Le 30 juin 2015, six résidents de Yaoundé agissant en leur qualité d’ayants droits de feu Atangana Philippe, un autochtone du village Mballa I, dans l’arrondissement de Yaoundé Ier, ont adressé à la préfecture du Mfoundi un recours gracieux préalable en retrait de l’arrêté préfectoral du 20 mars 2015 ordonnant la pose de scellés sur des immeubles d’une superficie d’environ 20 hectares appartenant au défunt.
Le 29 juillet, soit tout juste un mois après, une autre famille, la succession Ndouop Molu Marc Aurèle pour la nommer, a exercé auprès de la même institution étatique un recours ayant le même objet : retrait de l’arrêté référencé plus haut, ordonnant aux autorités sous sa compétence (sous-préfet de Yaoundé I et maire de Yaoundé Ier) d’exécuter la pose de scellés sur un immeuble de 925 mètres carrés immatriculé autrefois au nom de Marc Aurèle Molu, mais déclaré d’utilité publique suite à un décret du chef de l’Etat daté du 08 avril 1986.
Les immeubles litigieux opposant des familles à l’Etat du Cameroun sont tous situés dans les alentours de la présidence de la République du Cameroun. A sa mort en janvier 2012, Atangana Philippe revendiquait deux titres fonciers (TF) : le TF n°2348/Mfoundi sis en face de la Société nationale des hydrocarbures (Snh), d’une superficie de deux hectares 52 ares 56 centiares ; le TF n°2647/Mfoundi dont l’immeuble correspondant est situé à l’entrée de la Présidence de la République du côté du Mont-Fébé d’une superficie de 10 hectares 41 ares 87 centiares, et un troisième de sept hectares environ. L’immeuble bâti de la succession Molu est situé à Mballa II, plus précisément en contrebas de l’actuel immeuble-siège du Conseil économique et social, et est l’objet du TF n°5729/Mfoundi.
Le Mindcaf à la manoeuvre
En 2006 donc, un décret présidentiel instruisait l’expropriation des immeubles querellés d’une superficie totale de 23 hectares et leur incorporation au domaine privé de l’Etat.
Ce patrimoine devait abriter le nouveau Centre administratif de la capitale politique. Or, l’article 13 du décret n°87/1872 du 18 décembre 1987 portant application de la loi n° 85/9 du 04 juillet 1985 relative à l’expropriation pour cause d’utilité publique et aux modalités d’indemnisation précise : « l’arrêté de déclaration d’utilité publique devient caduc si, dans un délai de deux (02) ans à compter de la date de sa notification au service ou organisme bénéficiaire, il n’est pas suivi d’expropriation effective (…) ». Depuis lors, il n’y a pas eu d’expropriation selon des documents en notre possession, la construction du centre administratif non plus n’a pas été effective.
C’est donc tout naturellement, et forts de la caducité constatée, que les familles concernées n’ont pas cru devoir déguerpir, y compris certaines d’entre elles qui avaient perçu des indemnités. Feu Atangana entreprend dans cette perspective une procédure auprès de la conservation foncière en vue de la restitution des originaux de ses titres fonciers, mais il lui est signifié que les documents sont perdus ou détruits.

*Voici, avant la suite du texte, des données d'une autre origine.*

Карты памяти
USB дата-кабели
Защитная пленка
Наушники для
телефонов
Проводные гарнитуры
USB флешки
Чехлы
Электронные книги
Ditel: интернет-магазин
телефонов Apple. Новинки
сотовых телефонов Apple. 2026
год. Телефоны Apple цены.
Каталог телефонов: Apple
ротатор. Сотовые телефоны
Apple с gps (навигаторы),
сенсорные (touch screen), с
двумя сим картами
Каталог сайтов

L’ordonnance rendue en sa faveur par le Tribunal de première instance de Yaoundé l’autorisant à se faire établir des duplicatas, n’a jamais été exécutée. C’est dans cette confusion que le ministère des Domaines, du Cadastre et des Affaires foncières (Mindcaf) délivre à l’Etat le titre foncier titre foncier n°41202/Mfoundi du 06 août 2008 « en violation de la loi, dès lors que ledit décret d’expropriation était devenu caduc », selon les requérants.
Expulsée en 2008, la succession Molu n’a pas pu expulser à son tour, deux ans plus tard, le ministère des Affaires sociales (Minas) qui avait pris possession de son domaine, bien qu’une décision de justice « définitive » y relative ait été rendue en sa faveur. Les familles redoutent des manoeuvres administratives orchestrées pour cause « d’utilité privée » et ayant pour finalité « la ‘‘revente partage’’ des propriétés entre les copains parmi lesquels le préfet du Mfoundi lui-même (Jean- Claude Tsila).
Au terme d’un morcellement du TF n°41202, il a été octroyé à monsieur Tsila un lot de 812 mètres carrés à Mballa II, le 20 octobre 2014, suivant un arrêté du Mindcaf daté du 21 novembre 2013. Pour un montant de 2.250.000 F Cfa. Un officier de marine en service à la présidence a bénéficié le 09 septembre 2013, toujours à Mballa II, de 818 mètres carrés. Hier après-midi à 18h…, le reporter du Jour a eu le préfet au téléphone. L’autorité a affirmé : « Je suis à un séminaire ».